Over 2 Million ETHEREUM (Worth $6 Billion) Burned Since EIP-1559 Launch

Over 2 Million ETH (Worth $6 Billion) Burned Since EIP-1559 Launch-featured

Over 2 million Ethereum, or around $6 billion, were permanently removed from circulation thanks to the Ethereum network.

Through the EIP-1559 upgrade that was implemented last year, Ethereum has formally burned more than two million Ethereum.

The major NFT marketplace OpenSea, followed by Ethereum transfers, is the largest on-chain gas consumer on the Ethereum network. The likes of Uniswap, StrongBlock, Tether, etc. are further gas-guzzlers.

Ethereum is on fire

The Ethereum network has destroyed over 2 million ETH, according to the most recent statistics in Watch the Burn. This means that the second-largest cryptocurrency’s $6 billion in total value has been permanently withdrawn from circulation.

On the second-largest blockchain, Ethereum Improvement Proposal (EIP) 1559 is likely one of the most well-liked updates. The London hard fork’s fee burning plan, which led to a deflationary reaction, was put into practice last summer. In the beginning of September, Ethereum had its first net-negative issuance.

Over the past seven months, a sizable portion of Ethereum has been lost. The EIP-1559 divided the network’s transaction cost, which was previously paid to the miners, into a base charge and tips. The tip goes to the miners while the base fee is destroyed.

The Ethereum network’s miners received tips totaling more than 344k ETH, or about $1 million.

Next, what?

The switch by Ethereum to a proof-of-stake (PoS) network has been in the works for many years. On the Kiln testnet, the network merged last week. It is anticipated that this will be the penultimate testnet prior to the eventual change in the consensus method, and the “merge” is scheduled to take place here sometime in the second quarter of this year.

After the “merge,” the present PoW consensus system will be completely phased out, and only PoS will be used to create new blocks on the blockchain. This action would assist Ethereum in separating itself from Bitcoin’s environmental debate.

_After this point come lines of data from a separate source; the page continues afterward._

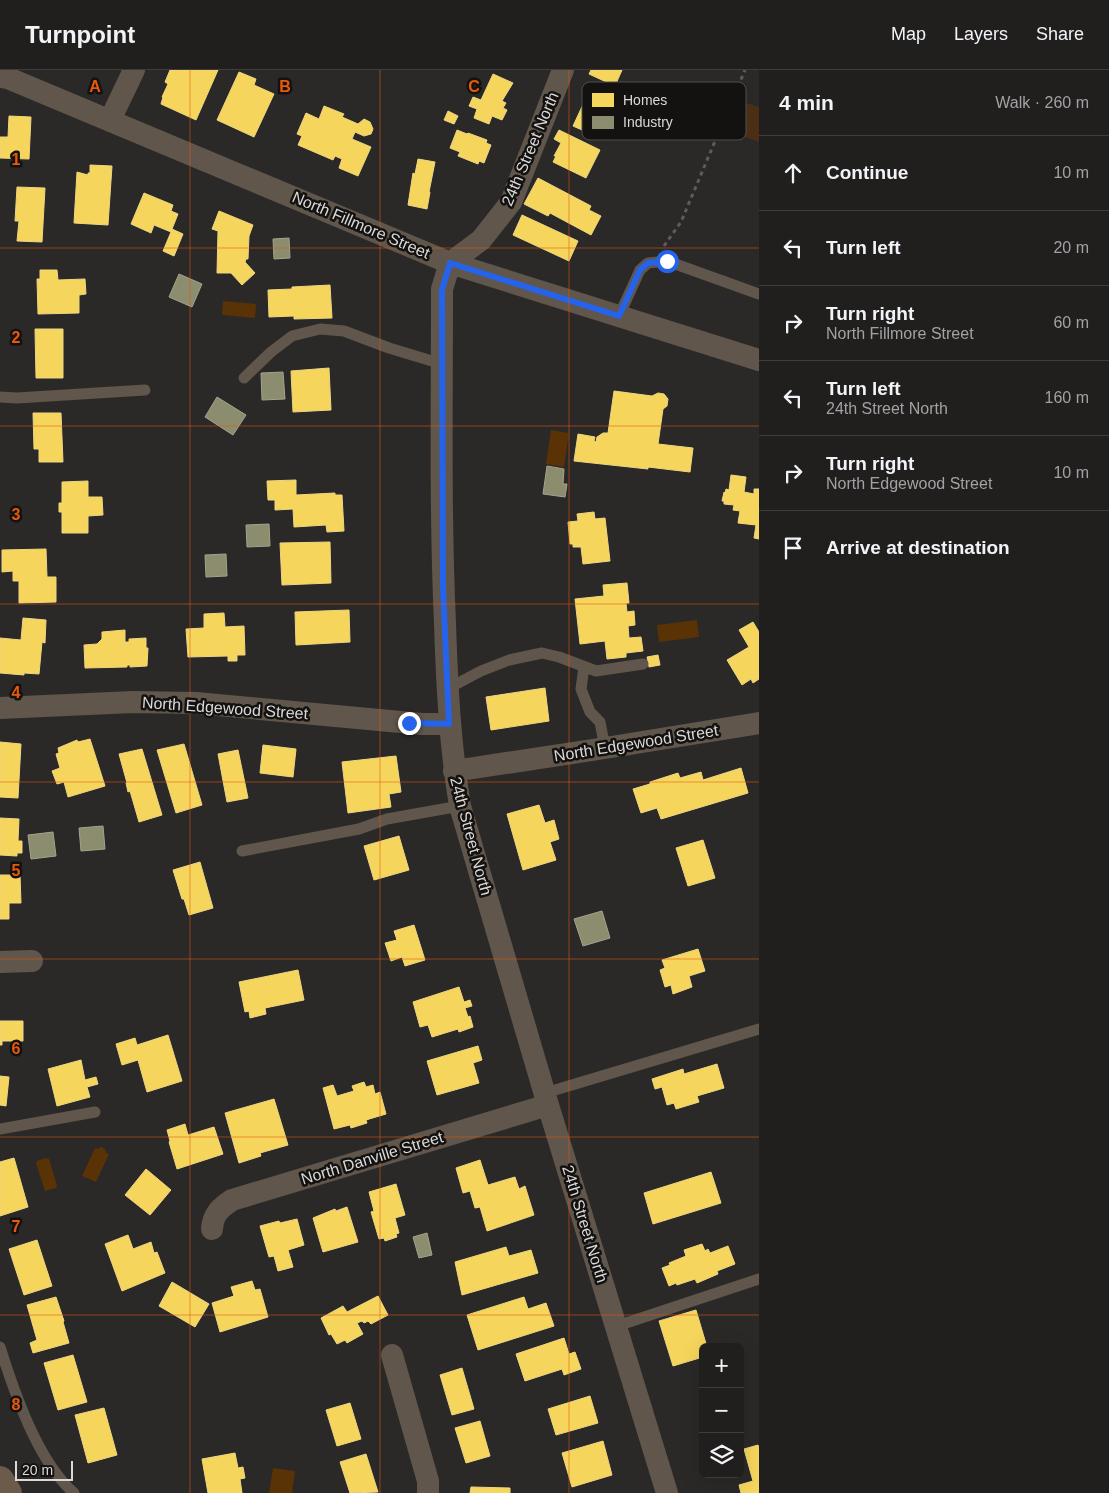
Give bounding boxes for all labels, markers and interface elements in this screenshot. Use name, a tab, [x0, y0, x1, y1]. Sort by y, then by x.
text: Turnpoint	[25, 21, 135, 48]
text: Map	[891, 24, 926, 44]
text: Layers	[954, 24, 1008, 44]
text: Share	[1036, 24, 1084, 44]
text: A	[89, 78, 101, 95]
text: B	[279, 78, 291, 95]
text: C	[468, 78, 480, 95]
legend	[582, 82, 746, 140]
street label: 24th Street North	[498, 90, 562, 208]
text: 4 min	[779, 91, 834, 114]
text: Homes	[623, 92, 667, 108]
text: Walk · 260 m	[995, 94, 1089, 111]
text: Industry	[623, 114, 673, 130]
text: 1	[12, 151, 21, 168]
icon: ahead	[779, 159, 807, 187]
text: Continue	[826, 162, 908, 183]
text: 10 m	[1053, 164, 1089, 181]
street label: North Fillmore Street	[290, 188, 433, 262]
icon: left	[779, 234, 807, 262]
text: Turn left	[826, 237, 901, 258]
text: 20 m	[1053, 239, 1089, 256]
route start	[656, 250, 679, 273]
text: Turn right	[826, 303, 914, 324]
icon: right	[779, 309, 807, 337]
text: 60 m	[1053, 314, 1089, 331]
text: North Fillmore Street	[826, 325, 974, 342]
text: 2	[12, 329, 21, 346]
text: Turn left	[826, 378, 901, 399]
icon: left	[779, 384, 807, 412]
text: 160 m	[1045, 389, 1089, 406]
text: 24th Street North	[826, 400, 948, 417]
text: Turn right	[826, 453, 914, 474]
icon: right	[779, 459, 807, 487]
text: 10 m	[1053, 464, 1089, 481]
text: North Edgewood Street	[826, 475, 992, 492]
text: 3	[12, 506, 21, 523]
icon: arrive	[779, 534, 807, 562]
text: Arrive at destination	[826, 537, 1010, 558]
text: 4	[12, 684, 21, 701]
street label: North Edgewood Street	[141, 694, 309, 722]
route end	[398, 712, 421, 735]
street label: North Edgewood Street	[553, 722, 720, 764]
street label: 24th Street North	[447, 775, 495, 897]
text: 5	[12, 862, 21, 879]
text: 6	[12, 1040, 21, 1057]
street label: North Danville Street	[299, 1128, 446, 1188]
street label: 24th Street North	[559, 1163, 611, 1285]
text: 7	[12, 1218, 21, 1235]
map controls	[699, 1343, 744, 1478]
button: +	[699, 1343, 744, 1388]
button: −	[699, 1388, 744, 1433]
text: 8	[12, 1396, 21, 1413]
button: layers	[699, 1433, 744, 1478]
scale bar	[15, 1458, 72, 1481]
text: 20 m	[22, 1462, 53, 1478]

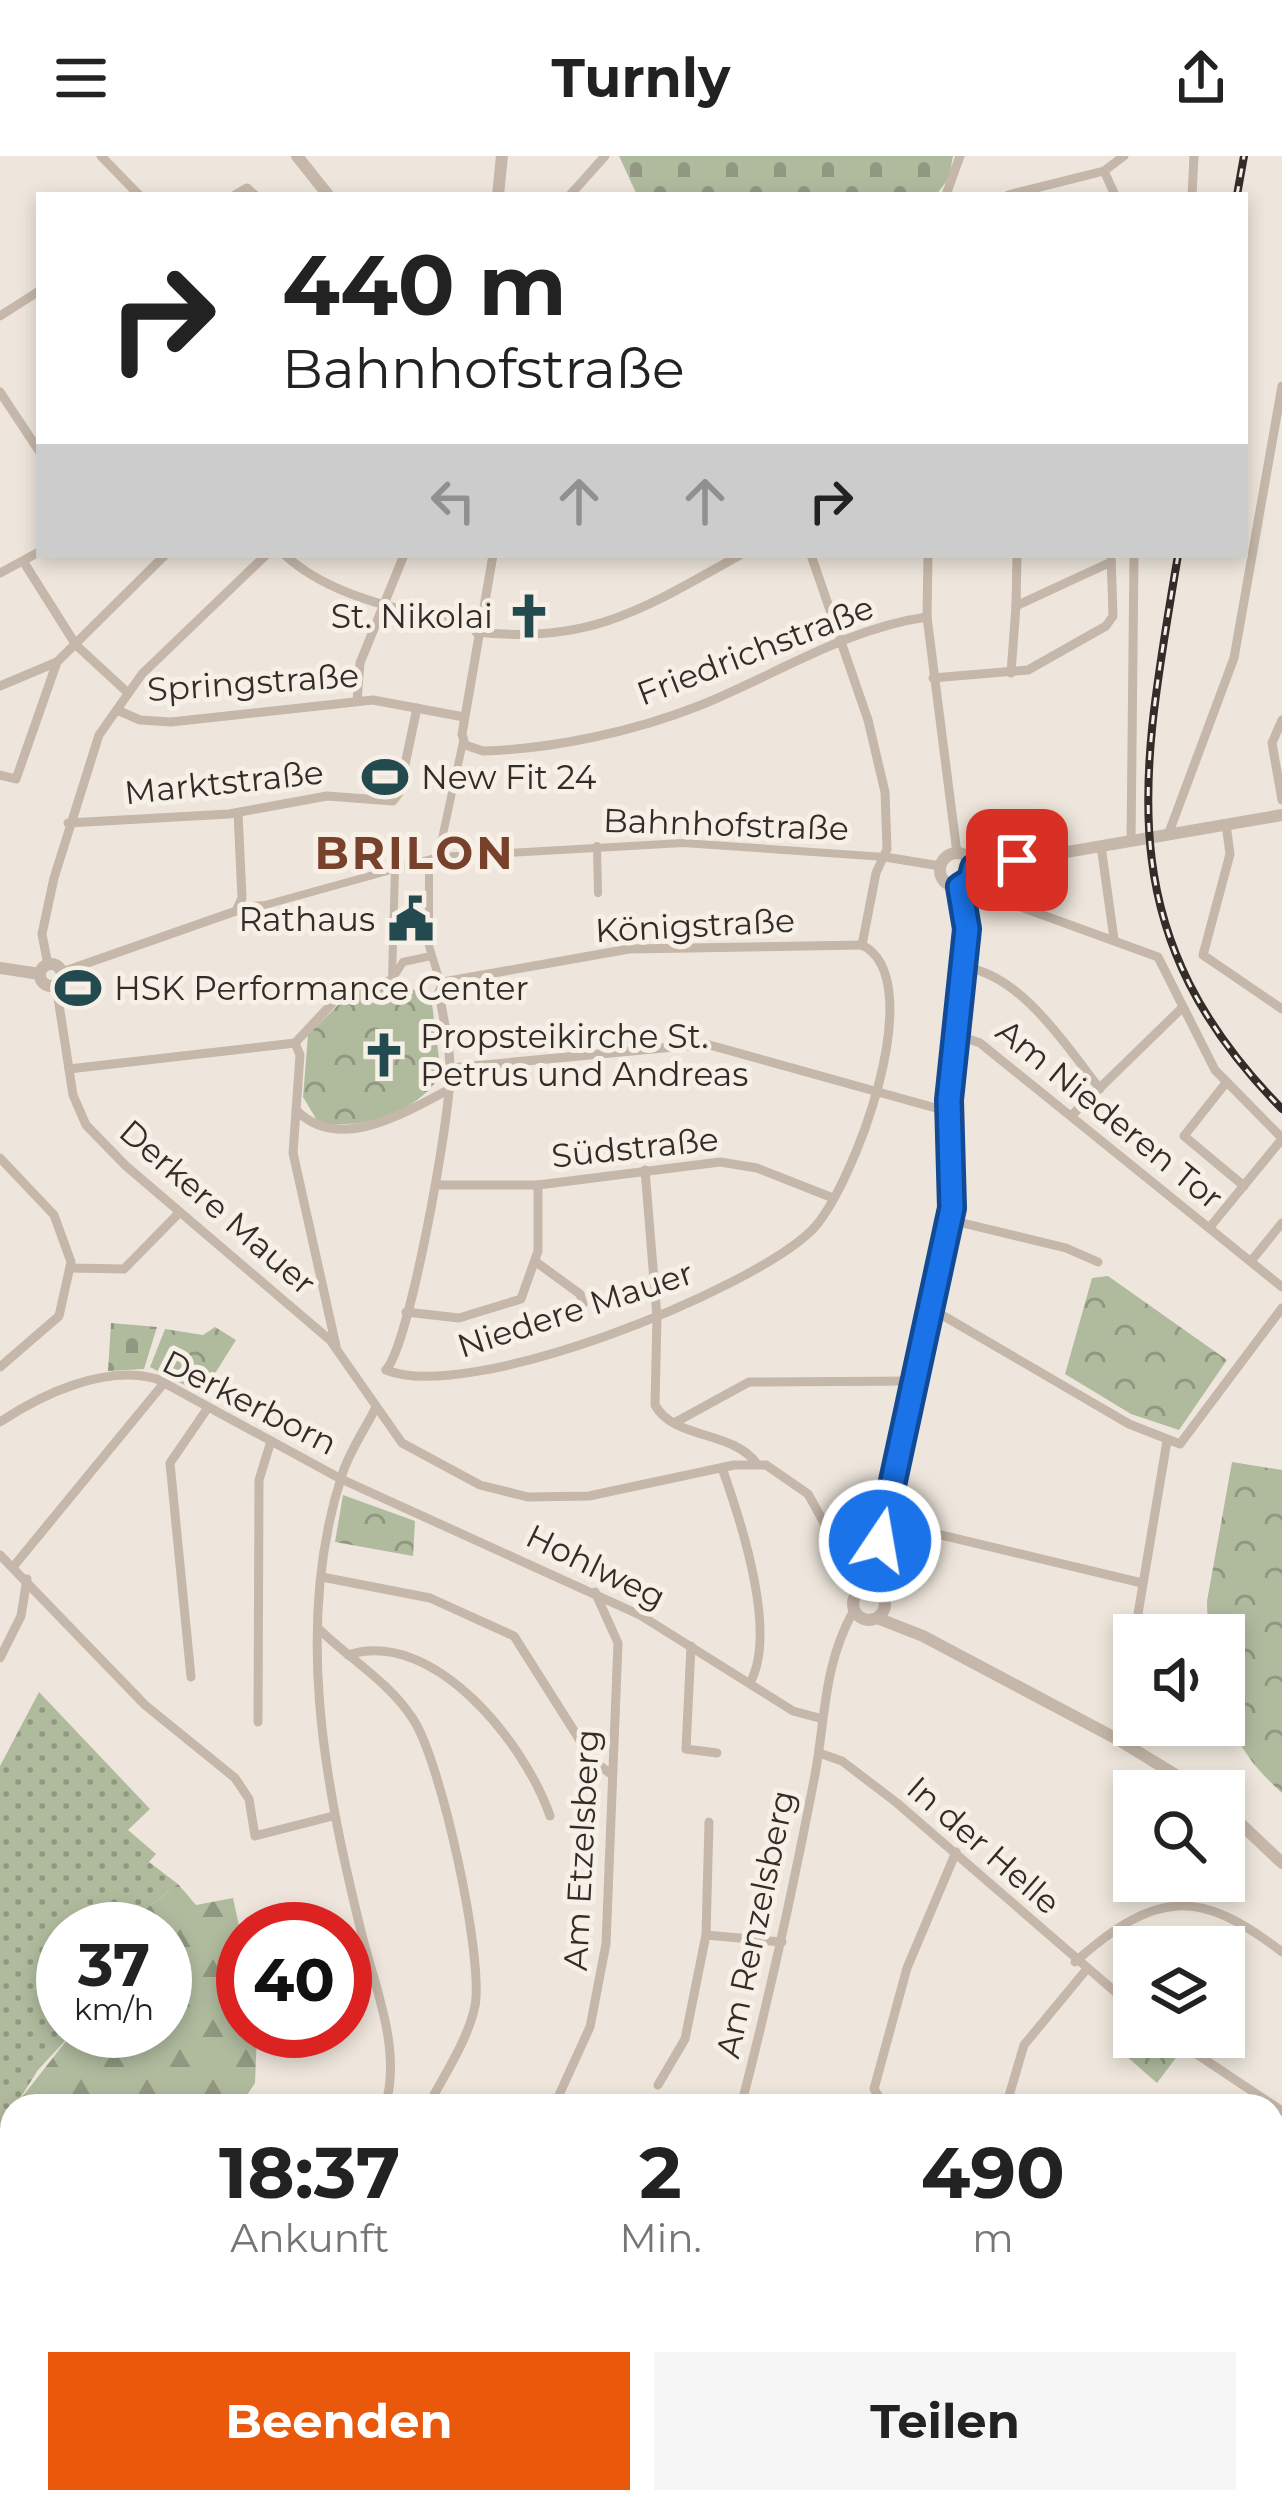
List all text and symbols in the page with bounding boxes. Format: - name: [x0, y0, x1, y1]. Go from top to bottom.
- icon: menu: [48, 45, 114, 111]
- text: Turnly: [552, 45, 730, 111]
- icon: share: [1168, 45, 1234, 111]
- text: 440 m: [282, 234, 567, 336]
- icon: right: [84, 240, 240, 396]
- text: Bahnhofstraße: [282, 336, 685, 402]
- icon: left: [420, 468, 486, 534]
- icon: ahead: [546, 468, 612, 534]
- icon: ahead: [672, 468, 738, 534]
- icon: right: [798, 468, 864, 534]
- street label: Friedrichstraße: [631, 587, 879, 713]
- church icon: St. Nikolai: [504, 591, 554, 641]
- place label: St. Nikolai: [331, 596, 493, 636]
- street label: Springstraße: [146, 655, 360, 709]
- street label: Marktstraße: [122, 752, 326, 812]
- sports icon: New Fit 24: [360, 752, 410, 802]
- place label: New Fit 24: [421, 757, 597, 797]
- street label: Bahnhofstraße: [602, 800, 850, 848]
- pin: [966, 809, 1068, 911]
- district label: BRILON: [314, 825, 516, 880]
- icon: arrive: [984, 827, 1050, 893]
- public building icon: Rathaus: [386, 894, 436, 944]
- place label: Rathaus: [238, 899, 375, 939]
- street label: Königstraße: [594, 900, 796, 950]
- sports icon: HSK Performance Center: [53, 963, 103, 1013]
- place label: HSK Performance Center: [114, 968, 529, 1008]
- street label: Am Niederen Tor: [989, 1010, 1231, 1218]
- place label: Propsteikirche St. Petrus und Andreas: [420, 1016, 748, 1094]
- church icon: Propsteikirche St. Petrus und Andreas: [359, 1030, 409, 1080]
- street label: Derkere Mauer: [112, 1111, 324, 1303]
- street label: Südstraße: [550, 1118, 720, 1176]
- street label: Niedere Mauer: [452, 1252, 698, 1366]
- street label: Derkerborn: [156, 1341, 344, 1463]
- position arrow: [817, 1478, 943, 1604]
- street label: Hohlweg: [520, 1515, 672, 1617]
- map controls: [1113, 1614, 1245, 2058]
- button: sound: [1113, 1614, 1245, 1746]
- street label: Am Etzelsberg: [555, 1728, 607, 1972]
- street label: In der Helle: [899, 1768, 1069, 1922]
- button: search: [1113, 1770, 1245, 1902]
- street label: Am Renzelsberg: [707, 1787, 803, 2061]
- speed limit sign: 40: [216, 1902, 372, 2058]
- button: layers: [1113, 1926, 1245, 2058]
- text: 37: [78, 1928, 150, 2001]
- text: km/h: [74, 1991, 154, 2028]
- text: 18:37: [219, 2128, 400, 2216]
- text: 2: [639, 2128, 682, 2216]
- text: 490: [921, 2128, 1065, 2216]
- text: Ankunft: [230, 2214, 389, 2262]
- text: Min.: [619, 2214, 702, 2262]
- text: m: [972, 2214, 1014, 2262]
- button: Beenden: [48, 2352, 630, 2490]
- button: Teilen: [654, 2352, 1236, 2490]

According to the most recent data, stakers have locked up more than 10 million ETH on the Ethereum 2.0 deposit contract, which was valued at more than $29 billion at the time of writing. The market’s supply of freely traded ETH is reduced by locked ether by removing it from circulation.

The reduction in ETH issuance per block after the merge is live would put additional pressure on supply. Although the deflationary nature of Ethereum did not have a significant impact on the price, many analysts think that the merger will be a significant catalyst.

Gas Prices Are Still Variable, and Opensea Is the Biggest Ether Burner

EIP-1559 did not appear to have any impact on the high gas costs customers saw when attempting to send on-chain (layer one) transactions weeks after the London upgrade. In fact, ETH’s average gas rates surged to $59 per transaction the very next month after the London upgrade. Currently, an ethereum (ETH) transfer costs only 0.006 ETH ($16.61) on average, or 31.3 gwei, to push.

The non-fungible token (NFT) exchange Opensea is currently the biggest on-chain gas burner as the network has burned $6.9 billion in ether via EIP-1559. The largest NFT market has burned about 229,916 ether worth $790,499,348 across 14,635,232 ETH transfers as of this writing.

With 178,166 ethers destroyed to date, routine ethereum transactions are the second-largest gas-burning entity. Following Opensea and standard ethereum transfers, large ETH-burning entities use platforms and protocols like Uniswap v2, Tether (USDT), Swaprouter 2, Uniswap v3, and Metamask.